US satellite broadband provider Viasat’s proposed acquisition of UK-based counterpart Inmarsat for $7.3 billion is in question following a review by the UK’s Competition and Markets Authority (CMA) that concludes a merger between the two will “lead to airlines facing higher prices and worse quality on-board Wi-Fi”.
The proposed deal – which would see the combined company integrate their spectrum, satellite, and terrestrial assets as a “global high-capacity hybrid space and terrestrial network”, supplying satellite-based broadband and narrowband services to commercial and government sectors – was approved by the UK government last month.
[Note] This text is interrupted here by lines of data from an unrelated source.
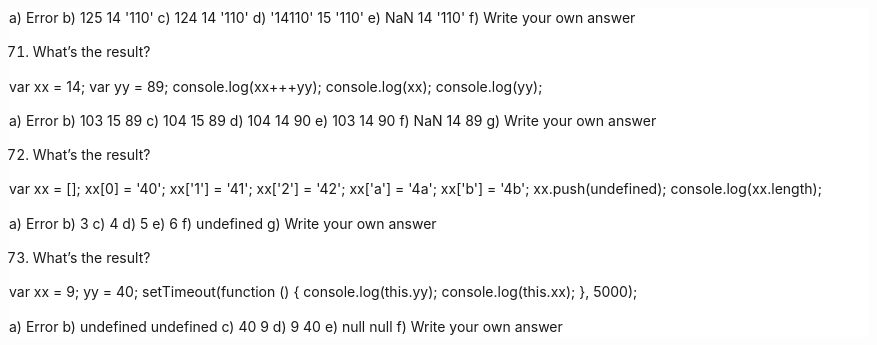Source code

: a)	Error
b)	125 14 '110'
c)	124 14 '110'
d)	'14110' 15 '110'
e)	NaN 14 '110'
f)	Write your own answer

71.	What’s the result?

var xx = 14;
var yy = 89;
console.log(xx+++yy); 
console.log(xx);
console.log(yy);

a)	Error
b)	103 15 89
c)	104 15 89
d)	104 14 90
e)	103 14 90
f)	NaN 14 89
g)	Write your own answer

72.	What’s the result?

var xx = [];
xx[0] = '40';
xx['1'] = '41';
xx['2'] = '42';
xx['a'] = '4a';
xx['b'] = '4b';
xx.push(undefined);
console.log(xx.length);

a)	Error
b)	3
c)	4
d)	5
e)	6
f)	undefined
g)	Write your own answer

73.	What’s the result?

var xx = 9;
yy = 40;
setTimeout(function () {
	console.log(this.yy);
  console.log(this.xx);
}, 5000);

a)	Error
b)	undefined undefined
c)	40 9
d)	9 40
e)	null null
f)	Write your own answer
The deal had won favour on the grounds Viasat had committed to expand highly skilled jobs in key areas and raised UK research and development spending by 30 percent. But the CMA has taken a dimmer view, on the grounds of already-limited competition around supply of onboard Wi-Di for passenger use, where the two are key players.
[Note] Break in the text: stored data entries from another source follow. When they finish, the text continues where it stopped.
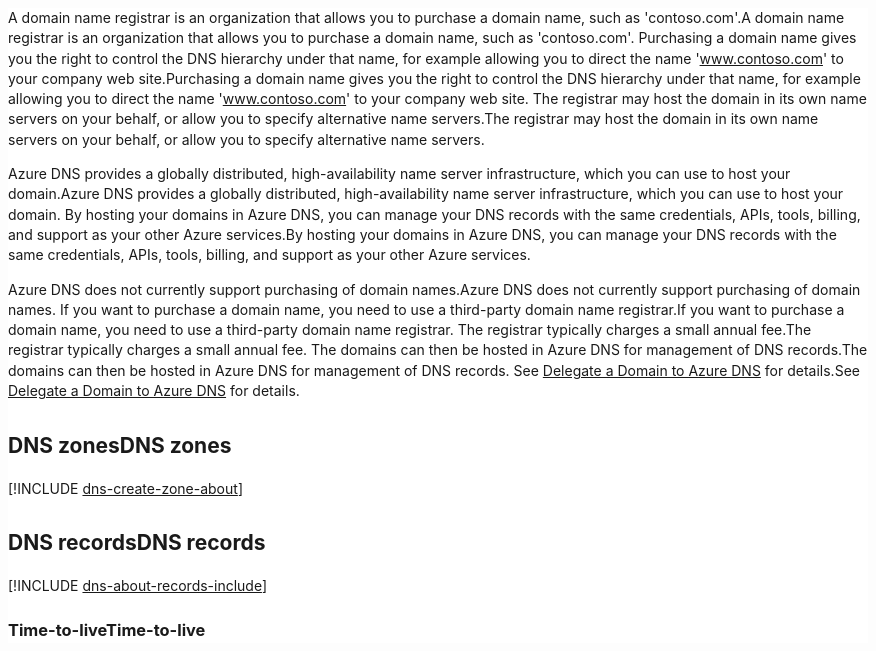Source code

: <span data-ttu-id="9e09e-111">A domain name registrar is an organization that allows you to purchase a domain name, such as 'contoso.com'.</span><span class="sxs-lookup"><span data-stu-id="9e09e-111">A domain name registrar is an organization that allows you to purchase a domain name, such as 'contoso.com'.</span></span>  <span data-ttu-id="9e09e-112">Purchasing a domain name gives you the right to control the DNS hierarchy under that name, for example allowing you to direct the name 'www.contoso.com' to your company web site.</span><span class="sxs-lookup"><span data-stu-id="9e09e-112">Purchasing a domain name gives you the right to control the DNS hierarchy under that name, for example allowing you to direct the name 'www.contoso.com' to your company web site.</span></span> <span data-ttu-id="9e09e-113">The registrar may host the domain in its own name servers on your behalf, or allow you to specify alternative name servers.</span><span class="sxs-lookup"><span data-stu-id="9e09e-113">The registrar may host the domain in its own name servers on your behalf, or allow you to specify alternative name servers.</span></span>

<span data-ttu-id="9e09e-114">Azure DNS provides a globally distributed, high-availability name server infrastructure, which you can use to host your domain.</span><span class="sxs-lookup"><span data-stu-id="9e09e-114">Azure DNS provides a globally distributed, high-availability name server infrastructure, which you can use to host your domain.</span></span> <span data-ttu-id="9e09e-115">By hosting your domains in Azure DNS, you can manage your DNS records with the same credentials, APIs, tools, billing, and support as your other Azure services.</span><span class="sxs-lookup"><span data-stu-id="9e09e-115">By hosting your domains in Azure DNS, you can manage your DNS records with the same credentials, APIs, tools, billing, and support as your other Azure services.</span></span>

<span data-ttu-id="9e09e-116">Azure DNS does not currently support purchasing of domain names.</span><span class="sxs-lookup"><span data-stu-id="9e09e-116">Azure DNS does not currently support purchasing of domain names.</span></span> <span data-ttu-id="9e09e-117">If you want to purchase a domain name, you need to use a third-party domain name registrar.</span><span class="sxs-lookup"><span data-stu-id="9e09e-117">If you want to purchase a domain name, you need to use a third-party domain name registrar.</span></span> <span data-ttu-id="9e09e-118">The registrar typically charges a small annual fee.</span><span class="sxs-lookup"><span data-stu-id="9e09e-118">The registrar typically charges a small annual fee.</span></span> <span data-ttu-id="9e09e-119">The domains can then be hosted in Azure DNS for management of DNS records.</span><span class="sxs-lookup"><span data-stu-id="9e09e-119">The domains can then be hosted in Azure DNS for management of DNS records.</span></span> <span data-ttu-id="9e09e-120">See [Delegate a Domain to Azure DNS](dns-domain-delegation.md) for details.</span><span class="sxs-lookup"><span data-stu-id="9e09e-120">See [Delegate a Domain to Azure DNS](dns-domain-delegation.md) for details.</span></span>

## <a name="dns-zones"></a><span data-ttu-id="9e09e-121">DNS zones</span><span class="sxs-lookup"><span data-stu-id="9e09e-121">DNS zones</span></span>

[!INCLUDE [dns-create-zone-about](../../includes/dns-create-zone-about-include.md)]

## <a name="dns-records"></a><span data-ttu-id="9e09e-122">DNS records</span><span class="sxs-lookup"><span data-stu-id="9e09e-122">DNS records</span></span>

[!INCLUDE [dns-about-records-include](../../includes/dns-about-records-include.md)]

### <a name="time-to-live"></a><span data-ttu-id="9e09e-123">Time-to-live</span><span class="sxs-lookup"><span data-stu-id="9e09e-123">Time-to-live</span></span>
It noted new players, such as Starlink, OneWeb, and Telesat, are targeting the aviation sector, but said it is “one of the most difficult industries… to enter”, and target “there is significant uncertainty about when – if at all – these suppliers would be in a position to compete effectively with Viasat and Inmarsat”.
Colin Raftery, Senior director at CMA, said: “This is an evolving market, but the merging companies are currently 2 of the key players – and it remains uncertain whether the next generation of satellite operators will be able to compete against them effectively. Ultimately, airlines could be faced with a worse deal because of this merger, which could have knock-on effects for UK consumers as in-flight connectivity becomes more widespread.”
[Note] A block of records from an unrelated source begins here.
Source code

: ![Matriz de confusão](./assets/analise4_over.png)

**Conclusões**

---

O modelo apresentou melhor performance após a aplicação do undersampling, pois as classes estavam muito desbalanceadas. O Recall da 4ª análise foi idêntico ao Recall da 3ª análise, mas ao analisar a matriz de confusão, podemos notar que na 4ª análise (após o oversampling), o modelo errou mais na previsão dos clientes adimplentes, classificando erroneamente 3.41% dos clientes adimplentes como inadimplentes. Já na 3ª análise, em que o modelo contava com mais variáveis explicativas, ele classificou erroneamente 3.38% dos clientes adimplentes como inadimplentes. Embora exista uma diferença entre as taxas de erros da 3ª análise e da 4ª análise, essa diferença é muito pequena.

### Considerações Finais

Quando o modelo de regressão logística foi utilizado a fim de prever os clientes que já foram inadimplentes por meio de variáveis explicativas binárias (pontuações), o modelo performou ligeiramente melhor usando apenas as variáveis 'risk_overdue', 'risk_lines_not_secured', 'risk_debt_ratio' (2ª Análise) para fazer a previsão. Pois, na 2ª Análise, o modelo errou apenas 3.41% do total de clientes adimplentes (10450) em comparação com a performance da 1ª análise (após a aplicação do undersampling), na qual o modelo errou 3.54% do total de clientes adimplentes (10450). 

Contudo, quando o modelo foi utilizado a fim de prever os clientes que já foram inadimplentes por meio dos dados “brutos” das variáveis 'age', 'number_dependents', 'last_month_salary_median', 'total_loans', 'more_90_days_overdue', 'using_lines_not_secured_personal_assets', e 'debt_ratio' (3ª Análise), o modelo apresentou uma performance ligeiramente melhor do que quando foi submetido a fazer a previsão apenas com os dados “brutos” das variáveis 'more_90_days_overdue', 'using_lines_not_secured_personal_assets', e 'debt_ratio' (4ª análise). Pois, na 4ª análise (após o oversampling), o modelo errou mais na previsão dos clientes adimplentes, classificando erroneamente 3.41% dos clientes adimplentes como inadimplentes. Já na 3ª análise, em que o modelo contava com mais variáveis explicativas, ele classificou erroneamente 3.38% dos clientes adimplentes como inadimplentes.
The firms have five working days (until October 11) to submit proposals to address the CMA’s concerns. The CMA then has a further five working days to consider whether to accept any offer instead of referring the case for an in-depth ‘phase two’ (Phase 2) investigation.
Viasat and Inmarsat released a joint statement that said they remain “confident their combination benefits consumers” and will demonstrate to the CMSA “how their planned transaction will benefit airline, passenger, and enterprise users of in-flight connectivity (IFC).
Mark Dankberg, chief executive at Viasat, said: “The decision to proceed to a Phase 2 review is not unexpected, even though IFC represents less than 10 percent of the revenues of the combined company. This is still a nascent, dynamic, and rapidly evolving business, with existing providers and extremely well-financed new entrants bringing new technologies and new business models to increase adoption among airlines, passengers, and aircraft types.”
Rajeev Suri, chief executive at Inmarsat, said: “Strong players are already offering in-flight connectivity and the new LEO players – which already operate over half the satellite broadband capacity available globally, are aggressively and successfully targeting aviation. We expect competition to be robust in the years ahead and, together, Viasat and Inmarsat will be well-placed to invest in the technologies needed to meet the growing needs of aviation customers.”